Alfred Kinvig

Personal information
- Full name: Alfred George Kinvig
- Born: 16 March 1874 Dunedin, Otago, New Zealand
- Died: 15 February 1965 (aged 90) Christchurch, Canterbury, New Zealand
- Batting: Left-handed

Domestic team information
- 1893/94–1898/99: Otago
- 1901/02–1903/04: Canterbury
- Source: ESPNcricinfo, 15 May 2016

= Alfred Kinvig =

New Zealand cricketer

Alfred George Kinvig (16 March 1874 - 15 February 1965) was a New Zealand cricketer and bowler. He played first-class cricket for Otago between 1893–94 and 1898–99 and for Canterbury between the 1901–02 and 1903–04 seasons, and won national recognition as a bowler.

Kinvig was born at Dunedin in 1874 and in 1893 was a founder member of Dunedin Cricket Club. Described as "a particularly accomplished cricketer" who played as an all-rounder, Kinvig made his first-class debut for Otago in February 1894, playing against Hawke's Bay in a match at Carisbrook, and played in a total of seven first-class matches for the representative team. He also played in a non-first-class match against the touring Australian side in November 1896.
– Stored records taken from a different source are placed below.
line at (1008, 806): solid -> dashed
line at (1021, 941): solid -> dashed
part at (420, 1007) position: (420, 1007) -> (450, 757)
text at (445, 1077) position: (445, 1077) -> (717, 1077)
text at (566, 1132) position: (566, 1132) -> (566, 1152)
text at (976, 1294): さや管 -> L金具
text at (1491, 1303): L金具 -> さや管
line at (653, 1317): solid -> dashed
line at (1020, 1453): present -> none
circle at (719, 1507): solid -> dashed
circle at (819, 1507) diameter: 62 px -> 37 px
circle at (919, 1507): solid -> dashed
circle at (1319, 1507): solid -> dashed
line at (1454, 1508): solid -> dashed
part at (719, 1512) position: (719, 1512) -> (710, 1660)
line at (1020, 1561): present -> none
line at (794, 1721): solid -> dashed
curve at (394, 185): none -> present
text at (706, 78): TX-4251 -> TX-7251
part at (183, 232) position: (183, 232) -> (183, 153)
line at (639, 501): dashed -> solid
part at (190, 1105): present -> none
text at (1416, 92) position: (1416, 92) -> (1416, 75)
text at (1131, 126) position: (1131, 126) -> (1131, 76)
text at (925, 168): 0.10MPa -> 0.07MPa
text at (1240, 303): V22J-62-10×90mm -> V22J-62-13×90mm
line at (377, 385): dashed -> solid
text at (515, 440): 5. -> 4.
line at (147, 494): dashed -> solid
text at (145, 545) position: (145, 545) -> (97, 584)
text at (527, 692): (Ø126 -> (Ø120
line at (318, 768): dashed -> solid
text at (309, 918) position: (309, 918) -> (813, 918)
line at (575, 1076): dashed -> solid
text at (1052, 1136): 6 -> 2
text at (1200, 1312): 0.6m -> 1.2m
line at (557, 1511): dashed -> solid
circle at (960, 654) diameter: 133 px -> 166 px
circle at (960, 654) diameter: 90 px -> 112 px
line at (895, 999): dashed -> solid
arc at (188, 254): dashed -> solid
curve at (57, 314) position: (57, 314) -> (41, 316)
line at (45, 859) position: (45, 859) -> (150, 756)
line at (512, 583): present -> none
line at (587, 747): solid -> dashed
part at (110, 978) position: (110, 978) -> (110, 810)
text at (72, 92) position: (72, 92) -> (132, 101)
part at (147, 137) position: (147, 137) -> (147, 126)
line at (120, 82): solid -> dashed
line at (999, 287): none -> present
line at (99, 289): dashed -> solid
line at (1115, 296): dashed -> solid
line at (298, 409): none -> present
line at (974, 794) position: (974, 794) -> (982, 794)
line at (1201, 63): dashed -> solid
After moving to Christchurch, he played another three first-class matches for Canterbury, one in each season from 1901–02 to 1903–04, and played club cricket for the Sydenham-Addington club. He began playing lawn bowls in 1916, gaining a reputation as an excellent bowler throughout New Zealand. He was described as "outstanding" and won the national pairs championship in 1929 and was the sixth player to be awarded a gold star at the Christchurch Bowls Centre. He played frequently in a pair with Henry Wilson, a former All Black who had played first-class cricket for Hawke's Bay.

Kinvig worked as a clerk. He and his wife, Emma, had four children. He died at Christchurch in 1965 aged 90.